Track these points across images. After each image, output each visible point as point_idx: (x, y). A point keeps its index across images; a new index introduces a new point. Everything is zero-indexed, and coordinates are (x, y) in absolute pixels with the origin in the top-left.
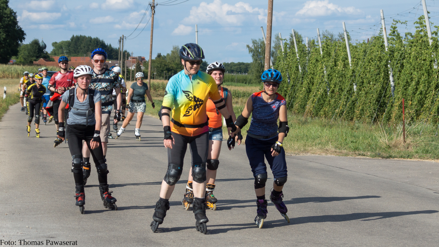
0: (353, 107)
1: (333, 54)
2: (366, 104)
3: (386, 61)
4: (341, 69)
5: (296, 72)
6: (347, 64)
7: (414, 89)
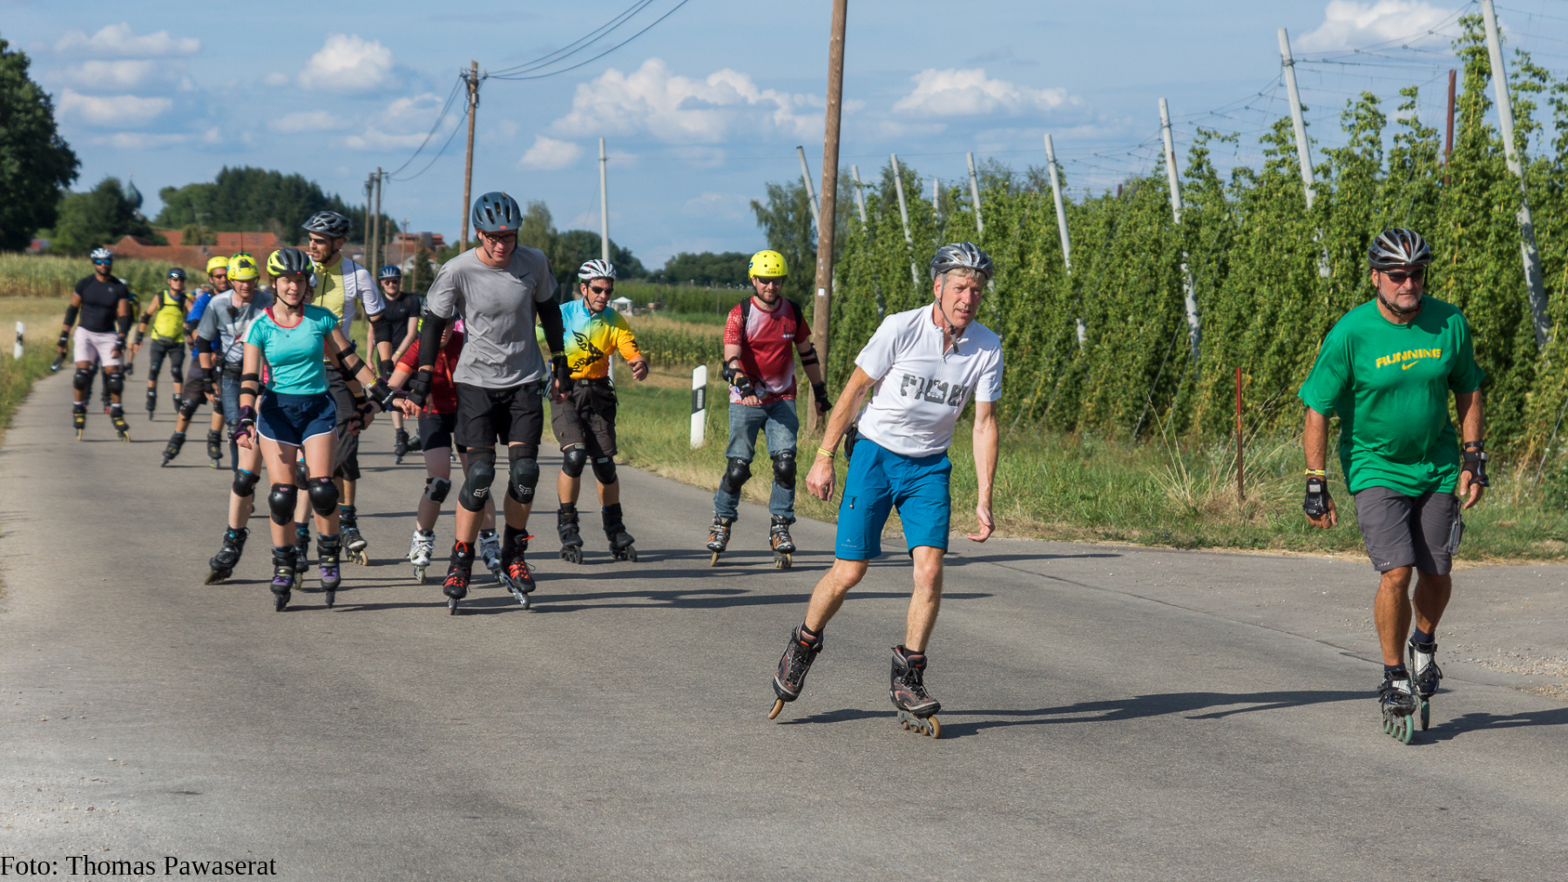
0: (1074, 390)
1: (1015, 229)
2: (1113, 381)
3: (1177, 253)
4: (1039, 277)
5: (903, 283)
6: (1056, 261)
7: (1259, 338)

------------------------------

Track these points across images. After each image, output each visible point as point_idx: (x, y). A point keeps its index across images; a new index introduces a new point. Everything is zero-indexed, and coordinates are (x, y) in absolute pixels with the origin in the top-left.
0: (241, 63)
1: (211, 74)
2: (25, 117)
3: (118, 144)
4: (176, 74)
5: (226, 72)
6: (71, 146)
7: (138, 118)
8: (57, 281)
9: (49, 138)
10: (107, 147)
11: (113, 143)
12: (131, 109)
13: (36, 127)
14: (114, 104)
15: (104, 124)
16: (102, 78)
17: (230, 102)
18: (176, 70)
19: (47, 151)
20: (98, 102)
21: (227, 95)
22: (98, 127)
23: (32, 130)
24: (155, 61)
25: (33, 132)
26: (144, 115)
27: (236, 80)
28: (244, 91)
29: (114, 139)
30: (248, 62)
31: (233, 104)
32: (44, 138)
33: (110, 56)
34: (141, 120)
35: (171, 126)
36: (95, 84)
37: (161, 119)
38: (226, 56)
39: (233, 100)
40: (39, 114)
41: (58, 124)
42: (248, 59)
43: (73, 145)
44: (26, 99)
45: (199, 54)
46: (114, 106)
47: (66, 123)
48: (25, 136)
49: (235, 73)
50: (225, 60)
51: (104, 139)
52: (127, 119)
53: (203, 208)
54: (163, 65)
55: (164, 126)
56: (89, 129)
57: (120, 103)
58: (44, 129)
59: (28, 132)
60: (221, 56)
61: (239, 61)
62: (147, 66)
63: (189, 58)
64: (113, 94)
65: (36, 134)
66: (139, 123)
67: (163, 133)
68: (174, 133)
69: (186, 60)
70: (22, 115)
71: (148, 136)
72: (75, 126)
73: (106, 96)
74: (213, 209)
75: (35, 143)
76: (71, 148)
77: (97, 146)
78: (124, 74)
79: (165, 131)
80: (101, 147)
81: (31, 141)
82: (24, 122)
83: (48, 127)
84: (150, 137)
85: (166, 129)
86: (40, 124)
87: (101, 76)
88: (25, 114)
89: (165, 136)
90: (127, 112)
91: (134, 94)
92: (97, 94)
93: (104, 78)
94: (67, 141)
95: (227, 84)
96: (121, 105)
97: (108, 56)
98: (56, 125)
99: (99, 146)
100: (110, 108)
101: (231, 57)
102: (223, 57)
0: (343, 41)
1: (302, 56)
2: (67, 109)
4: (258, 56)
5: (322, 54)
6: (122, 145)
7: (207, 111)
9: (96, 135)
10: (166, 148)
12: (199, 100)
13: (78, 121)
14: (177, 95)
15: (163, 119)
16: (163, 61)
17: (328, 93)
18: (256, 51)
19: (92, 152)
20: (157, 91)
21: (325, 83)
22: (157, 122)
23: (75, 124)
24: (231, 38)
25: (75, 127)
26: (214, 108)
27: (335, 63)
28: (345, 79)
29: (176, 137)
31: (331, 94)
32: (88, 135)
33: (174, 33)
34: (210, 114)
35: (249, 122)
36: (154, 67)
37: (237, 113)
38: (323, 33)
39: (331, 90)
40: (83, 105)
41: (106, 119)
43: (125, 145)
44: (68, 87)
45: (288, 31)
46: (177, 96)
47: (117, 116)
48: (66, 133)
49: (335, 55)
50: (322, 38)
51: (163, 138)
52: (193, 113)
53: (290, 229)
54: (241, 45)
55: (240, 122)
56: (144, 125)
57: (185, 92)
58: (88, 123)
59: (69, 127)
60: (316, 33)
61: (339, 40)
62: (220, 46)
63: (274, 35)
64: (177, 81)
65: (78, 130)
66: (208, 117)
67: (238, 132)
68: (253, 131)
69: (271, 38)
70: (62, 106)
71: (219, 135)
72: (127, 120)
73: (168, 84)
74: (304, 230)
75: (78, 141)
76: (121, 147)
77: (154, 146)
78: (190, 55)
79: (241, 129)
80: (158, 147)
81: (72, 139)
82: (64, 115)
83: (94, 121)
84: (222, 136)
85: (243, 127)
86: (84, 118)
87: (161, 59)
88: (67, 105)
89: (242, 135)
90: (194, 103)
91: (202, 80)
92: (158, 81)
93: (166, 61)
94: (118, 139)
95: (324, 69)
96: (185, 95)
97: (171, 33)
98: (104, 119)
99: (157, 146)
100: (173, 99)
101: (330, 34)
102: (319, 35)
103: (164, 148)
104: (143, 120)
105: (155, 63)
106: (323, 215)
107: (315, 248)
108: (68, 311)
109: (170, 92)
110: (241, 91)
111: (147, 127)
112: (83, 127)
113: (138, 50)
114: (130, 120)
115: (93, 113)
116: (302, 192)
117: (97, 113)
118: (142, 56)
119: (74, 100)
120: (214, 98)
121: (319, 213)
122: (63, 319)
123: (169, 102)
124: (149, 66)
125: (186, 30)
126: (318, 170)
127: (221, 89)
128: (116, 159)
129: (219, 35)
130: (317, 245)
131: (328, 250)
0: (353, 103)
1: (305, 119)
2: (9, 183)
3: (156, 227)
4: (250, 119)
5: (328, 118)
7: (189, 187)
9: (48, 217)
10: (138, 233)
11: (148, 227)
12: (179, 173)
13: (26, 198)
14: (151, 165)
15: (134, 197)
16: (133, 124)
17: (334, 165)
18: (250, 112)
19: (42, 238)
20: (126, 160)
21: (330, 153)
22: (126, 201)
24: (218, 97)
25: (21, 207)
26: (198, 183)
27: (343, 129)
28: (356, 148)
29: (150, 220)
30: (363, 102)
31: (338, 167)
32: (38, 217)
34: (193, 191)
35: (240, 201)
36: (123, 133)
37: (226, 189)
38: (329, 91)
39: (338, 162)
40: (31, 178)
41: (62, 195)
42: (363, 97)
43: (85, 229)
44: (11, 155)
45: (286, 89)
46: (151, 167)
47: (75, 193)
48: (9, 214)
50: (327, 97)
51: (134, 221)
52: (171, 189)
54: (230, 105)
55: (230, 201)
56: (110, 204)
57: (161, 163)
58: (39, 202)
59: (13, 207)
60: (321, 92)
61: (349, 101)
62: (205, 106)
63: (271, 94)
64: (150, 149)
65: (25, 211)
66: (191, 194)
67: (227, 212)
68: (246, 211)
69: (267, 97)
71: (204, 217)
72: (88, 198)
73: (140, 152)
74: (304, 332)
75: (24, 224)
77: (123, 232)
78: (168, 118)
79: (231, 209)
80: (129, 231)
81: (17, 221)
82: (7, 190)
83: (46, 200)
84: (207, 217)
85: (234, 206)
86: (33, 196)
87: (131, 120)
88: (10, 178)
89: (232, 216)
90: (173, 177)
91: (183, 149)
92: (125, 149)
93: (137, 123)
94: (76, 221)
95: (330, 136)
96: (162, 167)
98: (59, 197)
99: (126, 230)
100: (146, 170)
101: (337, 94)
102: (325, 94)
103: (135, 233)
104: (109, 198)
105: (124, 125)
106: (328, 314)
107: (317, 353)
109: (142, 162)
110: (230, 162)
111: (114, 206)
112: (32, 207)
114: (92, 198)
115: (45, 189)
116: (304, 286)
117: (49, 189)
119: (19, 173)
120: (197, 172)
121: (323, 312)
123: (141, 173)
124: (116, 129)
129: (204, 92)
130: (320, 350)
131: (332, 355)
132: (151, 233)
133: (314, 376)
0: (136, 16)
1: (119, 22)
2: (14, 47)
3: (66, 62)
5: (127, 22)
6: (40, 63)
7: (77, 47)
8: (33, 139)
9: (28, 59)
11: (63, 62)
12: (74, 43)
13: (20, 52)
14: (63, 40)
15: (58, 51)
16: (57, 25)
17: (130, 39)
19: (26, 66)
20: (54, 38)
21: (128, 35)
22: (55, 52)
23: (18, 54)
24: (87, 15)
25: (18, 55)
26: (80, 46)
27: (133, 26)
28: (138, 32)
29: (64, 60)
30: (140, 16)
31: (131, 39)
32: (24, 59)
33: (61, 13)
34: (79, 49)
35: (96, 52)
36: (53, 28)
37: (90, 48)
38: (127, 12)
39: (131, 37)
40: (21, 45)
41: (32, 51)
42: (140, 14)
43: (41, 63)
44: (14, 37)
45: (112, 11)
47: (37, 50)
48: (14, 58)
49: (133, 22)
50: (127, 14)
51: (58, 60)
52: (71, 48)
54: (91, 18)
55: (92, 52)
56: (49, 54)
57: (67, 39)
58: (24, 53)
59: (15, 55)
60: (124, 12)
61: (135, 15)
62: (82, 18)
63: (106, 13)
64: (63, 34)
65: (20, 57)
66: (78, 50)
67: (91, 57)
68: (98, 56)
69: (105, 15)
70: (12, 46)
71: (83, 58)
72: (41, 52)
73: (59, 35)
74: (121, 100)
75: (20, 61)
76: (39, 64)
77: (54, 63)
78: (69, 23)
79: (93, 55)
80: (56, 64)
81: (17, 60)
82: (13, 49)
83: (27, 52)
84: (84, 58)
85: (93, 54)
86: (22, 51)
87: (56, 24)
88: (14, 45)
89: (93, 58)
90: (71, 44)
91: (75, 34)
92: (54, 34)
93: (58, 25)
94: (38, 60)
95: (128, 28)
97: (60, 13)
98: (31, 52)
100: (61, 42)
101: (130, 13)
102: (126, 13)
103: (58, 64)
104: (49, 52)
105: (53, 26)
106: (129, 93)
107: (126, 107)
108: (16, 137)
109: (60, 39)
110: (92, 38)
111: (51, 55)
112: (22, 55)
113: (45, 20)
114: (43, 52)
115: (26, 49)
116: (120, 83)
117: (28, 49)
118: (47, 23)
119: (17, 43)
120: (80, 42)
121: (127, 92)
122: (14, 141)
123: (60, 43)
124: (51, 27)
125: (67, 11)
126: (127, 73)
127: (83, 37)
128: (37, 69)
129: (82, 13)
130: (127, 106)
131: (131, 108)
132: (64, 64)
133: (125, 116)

------------------------------

▶ [What you have to do]: Copy out the lines from the one containing "103: (164, 148)" through the one containing "21: (330, 153)", both included, with nothing changed.

▶ [Answer to this task]:
103: (164, 148)
104: (143, 120)
105: (155, 63)
106: (323, 215)
107: (315, 248)
108: (68, 311)
109: (170, 92)
110: (241, 91)
111: (147, 127)
112: (83, 127)
113: (138, 50)
114: (130, 120)
115: (93, 113)
116: (302, 192)
117: (97, 113)
118: (142, 56)
119: (74, 100)
120: (214, 98)
121: (319, 213)
122: (63, 319)
123: (169, 102)
124: (149, 66)
125: (186, 30)
126: (318, 170)
127: (221, 89)
128: (116, 159)
129: (219, 35)
130: (317, 245)
131: (328, 250)
0: (353, 103)
1: (305, 119)
2: (9, 183)
3: (156, 227)
4: (250, 119)
5: (328, 118)
7: (189, 187)
9: (48, 217)
10: (138, 233)
11: (148, 227)
12: (179, 173)
13: (26, 198)
14: (151, 165)
15: (134, 197)
16: (133, 124)
17: (334, 165)
18: (250, 112)
19: (42, 238)
20: (126, 160)
21: (330, 153)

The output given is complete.